The children racing down the steps to the playground at recess time. The cheers as the kicker sent other runners home still echo in my mind. Time falls away. The years melt away. I am that little girl who attended Deltaville Elementary School.

That building is gone. But the memory will not be erased until none of still walk the planet.

And even then those who find photos of it in a box of photos stashed in Aunt Peg's closet will conjure up those days that kids began their education in that place.

A Lovely Place to Find Time to Catch Our Breath and Revel in Nature

Sometimes something as simple as a bench that stood in the yard of a loved one and is now in our own, freezes time for us.

The bench in the photo was built by my nephew and his Momma not too many years ago when she had gone to live with him. It was a favorite spot where they would sit in the evening while the pups were in the backyard sniffing every blade of grass visible. Soaking in the calm and listening to the gentle lull of my sister's voice as she recounted some tale to him made my nephew's eyes sparkle

That bench is now in my precious nephew, my sister's only son, left the planet too soon just a few years ago. This bench reminds me of the lovely moments that were spent there and the new moments being created.

It is now a lovely spot for me to relax for a few minutes, enjoying the calm there. And Gretta, my inherited pup, comes up for a little loving while I am there.

And when baby grandson visits, he loves to climb on it and be 'king of the mountain'. He even takes a few minutes to sit by his Nini to tell me some important story.

New memories, captured and remain.


In a town* where I once lived, a massive oak tree stood in the center of a two lane road that had four lanes intersecting. It was said to be about 375 years of age which makes it somewhat of a young 'un when compared to the Seven Sisters Oak in Mandeville, Louisiana. Estimates have its age at 1500 years.

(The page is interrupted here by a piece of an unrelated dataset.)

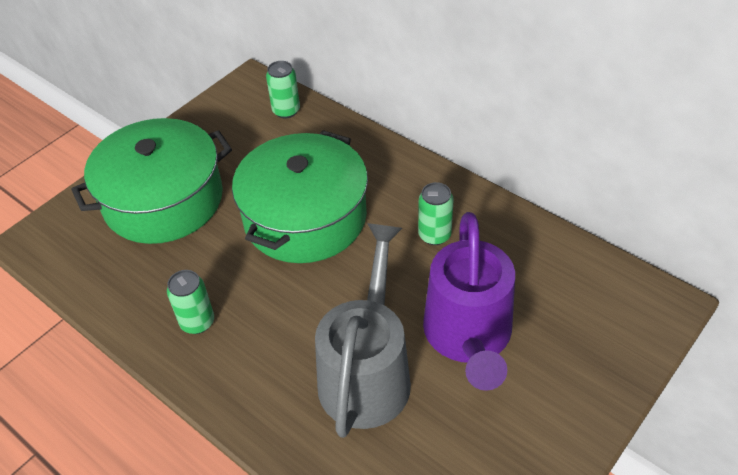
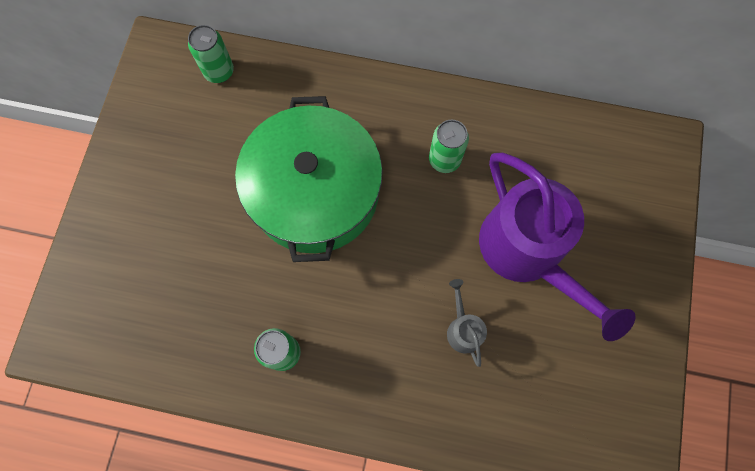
camera: 30 degrees left, 25 degrees up
(163, 200) = (160, 234): green pot -> none
(367, 372) = (463, 329): grey watering can -> grey watering can, size x0.42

Despite the relative youth of this tree that stood in a not-too-busy highway it was a part of history for those who lived there and had treasured its stature and beauty.

As often happens, a bigger idea, a better plan by the estimation of the city fathers and mothers, a vote was taken and the decision was that the town would best be served by the removal of this tree the town's people had grown to love. Protests, chaining themselves to the tree, more protests, shouting at city council meetings came to naught.

Progress won...or did it?

The beautiful tree lost. The town's people lost. And now when you get to the that intersection, you will find it is now the intersection of multiple lanes and abundant traffic signals.

Too many little ones missed out on the first hand experience of marveling at that beauty.

The memories remain. In books and in old photos that many took of loved ones gathered under the tree.

(*The name of the town and the state are omitted because while this was not a good decision in the view of many, the town did make many other wise decisions. My intent is not to disparage the town. )

Words Freeze Time as Well

In one article that I have shared here on HubPages, one suggestion that was made is to record on tape or video or hand write the stories of your family members NOW.

Within each family are stories that are humorous, inspiring, chilling, filled with sorrow, adventure...

Take time to record them and transcribe them later.

Elder family members love to recount tales of days gone by. And there is so much wisdom in what they have to say.

Much of what you may not know about your family or town can be learned from your loved ones.

Your Mommas and Daddys and Grandparents have a storehouse of wisdom and fun and knowledge to share. Record it before it is lost to you and future generations.

Photos and words can transport us to a time and place that we have tucked in our mind. Seeing the photo or reading a letter or story about that time from the past may bring a rush of feelings to those who experience them.

Each new day brings a new opportunity to discover and experience something unknown about our families. Often we say "Someday I will do that... no lost memories for this family."

Perhaps 'someday' should begin today.